SUPPLIED TEXT:
================================

Whose finger on your button?

'What is important is a means of independent scrutiny. We can contribute from an independent point of view.' At the July press launch of the Broadcasting Standards Council's annual report, Lady Elspeth Howe, the newly appointed chair, praised the 'independent' role of the council and cited its contribution to the demise of satellite-porn station Red Hot Dutch. But what exactly is the role of the Broadcasting Standards Council (BSC)? Who are its members? And in what sense are they independent?

Established in May 1988, the BSC became a statutory body under the Broadcasting Act 1990. It has five main tasks: to draw up and review a code of practice which broadcasters must reflect (a revised code will be published towards the end of 1993); to monitor programmes and make reports; to commission research into such matters as the portrayal of violence and sexual conduct; to consider complaints and make findings on them; to represent the United Kingdom on international bodies concerned with setting standards for television programmes.

A quango

The government provides the BSC with a substantial grant. In the financial year ending 31 March 1993, the council received grants totalling £1,267,143. The Department of National Heritage, Film, Tourism, Sport and Broadcasting provided £842,143. The remainder (£425,000) came from Administration, Immigration and Police Support Services at the Home Office.

So it turns out that the BSC is not 'independent' at all: it is a quango, set up and wholly financed by the Tory government. But what about the individual members of the council? Can they be said to be independent?

The annual report for 1992-93 states: 'members of the council are appointed by the Secretary of State for National Heritage'. The key appointee to date was Lord Rees-Mogg, who chaired the council until June 1993. Rees-Mogg was the founding father of the BSC, and his ethos remains paramount. But he can hardly be described as 'independent': he has been among the governing circles of Britain for 30 years.

Lord Rees-Mogg is a former editor of the Times, vice-chairman of the BBC board of governors and chairman of the Arts Council. He is currently chairman and proprietor of Pickering & Chatto Ltd, and a director of GEC. He was much in the news this year for his efforts to prevent ratification of the Maastricht Treaty. In matters of morality he is a Catholic conservative, and his favourite century is the eighteenth.

================================

TASK ITEM:
Using the article on the Broadcasting Standards Council, explain why it concludes that the council is not "independent." These lines come from a separate source.

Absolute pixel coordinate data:
================================

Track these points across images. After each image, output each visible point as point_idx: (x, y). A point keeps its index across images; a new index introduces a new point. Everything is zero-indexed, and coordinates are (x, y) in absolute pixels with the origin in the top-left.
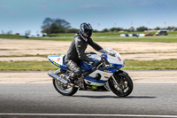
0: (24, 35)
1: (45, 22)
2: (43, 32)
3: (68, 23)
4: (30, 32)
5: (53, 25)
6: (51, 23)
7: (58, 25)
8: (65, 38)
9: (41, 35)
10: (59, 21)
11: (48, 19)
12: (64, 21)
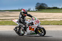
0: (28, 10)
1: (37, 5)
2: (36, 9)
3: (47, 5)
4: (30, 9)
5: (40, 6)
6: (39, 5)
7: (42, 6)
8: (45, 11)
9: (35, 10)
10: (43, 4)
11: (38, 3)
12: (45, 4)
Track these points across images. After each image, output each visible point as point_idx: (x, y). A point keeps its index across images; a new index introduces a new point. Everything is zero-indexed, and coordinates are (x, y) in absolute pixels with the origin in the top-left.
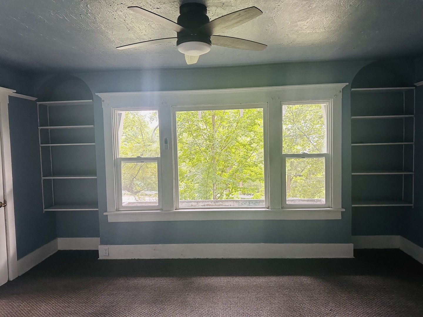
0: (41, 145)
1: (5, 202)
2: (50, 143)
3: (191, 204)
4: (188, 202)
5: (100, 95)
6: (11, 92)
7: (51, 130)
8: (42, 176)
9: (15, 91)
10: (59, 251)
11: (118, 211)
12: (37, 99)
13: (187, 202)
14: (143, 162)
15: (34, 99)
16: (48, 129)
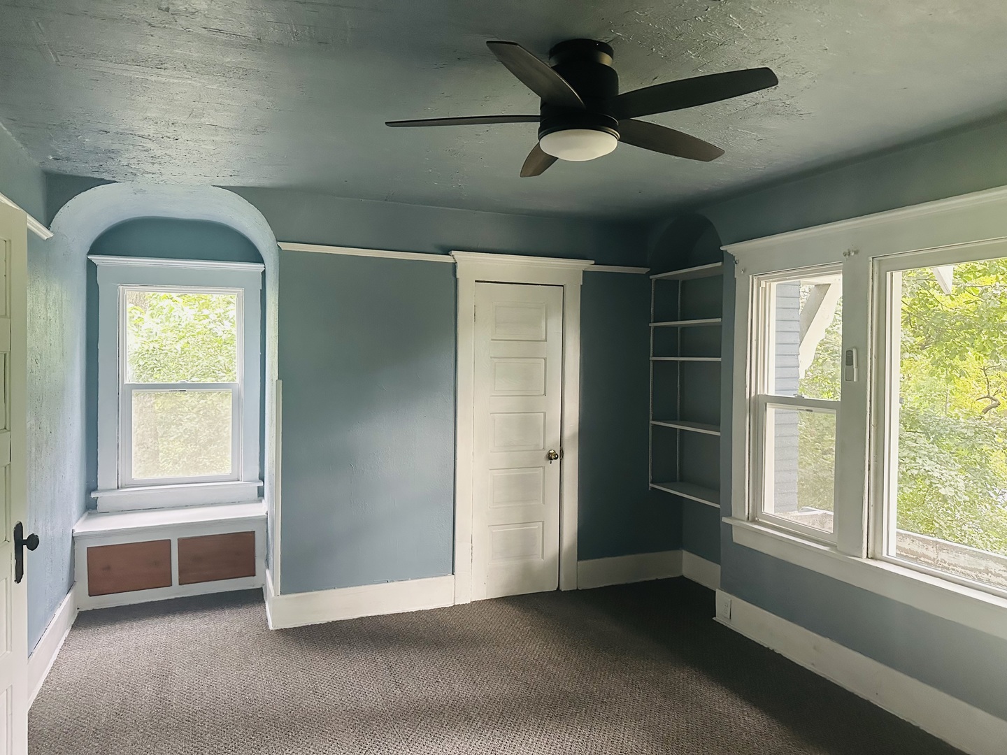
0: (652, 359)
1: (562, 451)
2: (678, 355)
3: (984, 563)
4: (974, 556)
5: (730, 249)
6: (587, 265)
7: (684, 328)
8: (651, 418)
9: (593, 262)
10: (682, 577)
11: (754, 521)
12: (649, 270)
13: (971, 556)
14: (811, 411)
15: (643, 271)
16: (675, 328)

================================

WRITTEN SOLUTION:
The council is a quango that the Tory government set up and finances entirely. In the financial year ending 31 March 1993, it received £1,267,143 in government grants from the Department of National Heritage, Film, Tourism, Sport and Broadcasting and from the Home Office.